● **ASSIGNMENT**: Output, word for word, the line that contains "thumb ip: (68, 117)" and all lines after it in the records below, omitting pictures.

Pose estimation data
▼▼▼

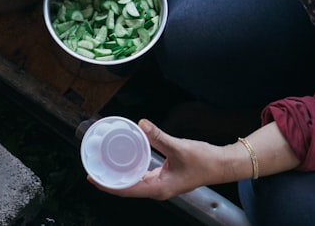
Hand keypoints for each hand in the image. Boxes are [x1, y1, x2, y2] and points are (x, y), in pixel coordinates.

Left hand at [89, 119, 224, 199]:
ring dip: (118, 177)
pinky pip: (142, 177)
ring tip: (103, 166)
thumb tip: (141, 124)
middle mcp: (158, 190)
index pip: (127, 190)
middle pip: (127, 189)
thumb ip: (159, 136)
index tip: (92, 177)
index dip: (107, 185)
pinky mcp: (164, 178)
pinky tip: (125, 161)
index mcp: (159, 188)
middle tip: (93, 169)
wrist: (222, 165)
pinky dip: (131, 171)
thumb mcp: (179, 147)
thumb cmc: (205, 161)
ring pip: (134, 184)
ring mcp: (161, 185)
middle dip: (109, 181)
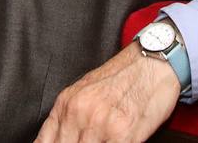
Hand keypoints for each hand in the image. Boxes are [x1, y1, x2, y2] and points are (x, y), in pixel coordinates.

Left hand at [35, 42, 180, 142]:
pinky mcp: (123, 135)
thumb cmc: (121, 77)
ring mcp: (100, 125)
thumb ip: (68, 117)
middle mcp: (79, 113)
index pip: (46, 141)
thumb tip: (57, 138)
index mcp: (66, 103)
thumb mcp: (84, 91)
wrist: (150, 63)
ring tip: (99, 142)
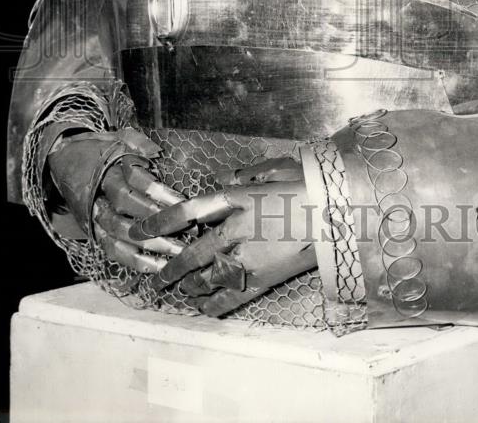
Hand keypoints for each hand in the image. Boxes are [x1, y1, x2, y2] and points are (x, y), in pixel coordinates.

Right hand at [48, 130, 186, 273]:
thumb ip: (138, 143)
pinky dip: (136, 261)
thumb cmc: (99, 150)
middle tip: (188, 229)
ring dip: (152, 245)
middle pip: (127, 211)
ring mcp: (94, 218)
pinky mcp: (93, 233)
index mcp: (105, 170)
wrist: (64, 162)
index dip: (157, 192)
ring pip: (121, 235)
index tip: (181, 200)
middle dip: (159, 221)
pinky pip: (113, 252)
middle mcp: (98, 196)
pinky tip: (159, 266)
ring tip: (179, 250)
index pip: (132, 182)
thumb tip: (158, 152)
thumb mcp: (117, 138)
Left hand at [130, 159, 315, 316]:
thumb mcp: (276, 169)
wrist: (338, 213)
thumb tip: (221, 178)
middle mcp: (238, 231)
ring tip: (182, 289)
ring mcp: (250, 258)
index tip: (139, 231)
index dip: (159, 223)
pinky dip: (214, 304)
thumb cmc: (309, 185)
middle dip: (172, 268)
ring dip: (191, 285)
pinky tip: (203, 308)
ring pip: (208, 277)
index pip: (187, 212)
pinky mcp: (265, 277)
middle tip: (159, 278)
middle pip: (193, 254)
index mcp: (238, 200)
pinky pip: (232, 296)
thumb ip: (244, 175)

▲▲▲

● **REPLY TO THE EXERCISE**:
thumb ip: (68, 117)
middle mcp: (79, 113)
index pip: (46, 141)
thumb tip: (57, 138)
index mcp: (66, 103)
thumb mcp: (84, 91)
wrist: (150, 63)
ring tip: (99, 142)
Hand keypoints for each hand in the image. Boxes are [x1, y1, x2, y2] and points are (x, y), in pixel coordinates.

Right hand at [48, 130, 186, 273]:
thumb ip: (138, 143)
pinky dip: (136, 261)
thumb cmc: (99, 150)
middle tip: (188, 229)
ring dip: (152, 245)
middle pip: (127, 211)
ring mcp: (94, 218)
pinky mcp: (93, 233)
index mcp: (105, 170)
wrist: (64, 162)
index dip: (157, 192)
ring pip: (121, 235)
index tip: (181, 200)
middle dip: (159, 221)
pinky pip: (113, 252)
middle mcp: (98, 196)
pinky tip: (159, 266)
ring tip: (179, 250)
index pip: (132, 182)
thumb tip: (158, 152)
thumb mcp: (117, 138)
Left hand at [130, 159, 315, 316]:
thumb mcp: (276, 169)
wrist: (338, 213)
thumb tip: (221, 178)
middle mcp: (238, 231)
ring tip: (182, 289)
ring mcp: (250, 258)
index tip: (139, 231)
index dip: (159, 223)
pinky dip: (214, 304)
thumb cmc: (309, 185)
middle dip: (172, 268)
ring dip: (191, 285)
pinky tip: (203, 308)
ring pip: (208, 277)
index pip: (187, 212)
pinky mcp: (265, 277)
middle tip: (159, 278)
middle pip: (193, 254)
index mcp: (238, 200)
pinky pip: (232, 296)
thumb ip: (244, 175)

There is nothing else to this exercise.